To improve connectivity between UK’s four constituent parts, rail industry leaders have proposed building a tunnel between Northern Ireland and Scotland. The Irish Sea project would help improve transport links among the UK nations.
The tunnel under the sea would connect Stranraer and Larne, as proposed by High Speed Rail Group (HSRG). Sir Peter Hendy led the review on the Irish Sea project and is expected to publish an interim report in a few weeks.
Larne and Stranraer are only 31 miles apart, and there is a preferred tunnel route between the two towns based on research by James Barton, a Victorian engineer. However, to avoid a 1000ft deep trench in the sea called Beaufort’s Dyke, the route will be diverted.

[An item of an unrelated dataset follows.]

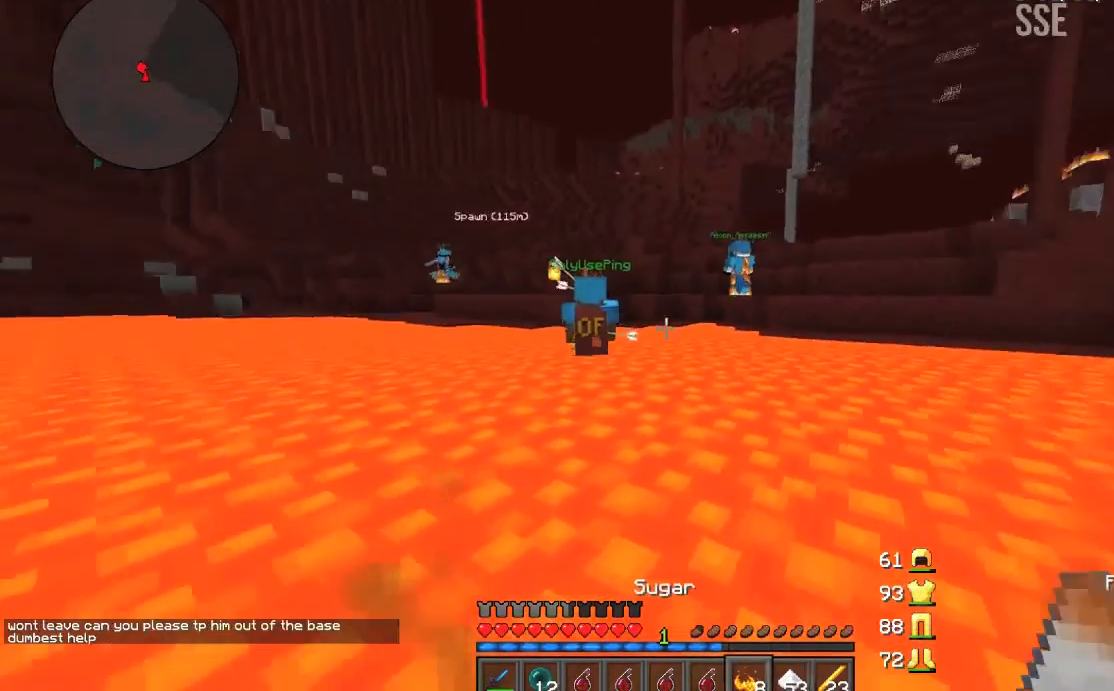
{"keys": ["w"], "mouse": [], "events": [[134, "d", "up"]]}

The HSRG claims that the proposed tunnel would connect Northern Ireland to Great Britain more closely, addressing the new economic status of Northern Ireland after Brexit. The project proposal states that with the tunnel’s construction, there would be the need for a new rail connection between Stranraer and Carlisle, while Ireland’s railway track’s width might need to be altered, too.
An HSRG board member, Jim Steer, said that the UK needs to address the need for improved transport links between the Kingdom’s four nations, which, he said, have been systematically neglected.” He linked cross-border train travel to economic prosperity and said that travel markets for rail were growing up to 2019 – this warrants a need to address the constraints in the transport network capacity so UK can gain economic stimulus from this source.
HSRG asks for requisite attentiveness to cross-border rail links to protect the whole of the UK economy in the future. The project proposal claimed that it had the backing of the Scottish parliament and the Northern Ireland assembly. It also said that the funding for the project would not interfere with other transport funding.
The idea of connecting Larne in Northern Ireland to Stranraer in Scotland by a bridge was suggested by the Prime Minister three years ago, but engineers had strongly disapproved of it. Experts had deemed the construction of a bridge over a deep and stormy stretch of water impractical and said that it would require support towers of height seen nowhere in the world.
According to a government spokesperson, Sir Peter Hendy has been asked to make recommendations on improving transport connectivity between Northern Ireland, Scotland, Wales, and England. Those recommendations will then be published.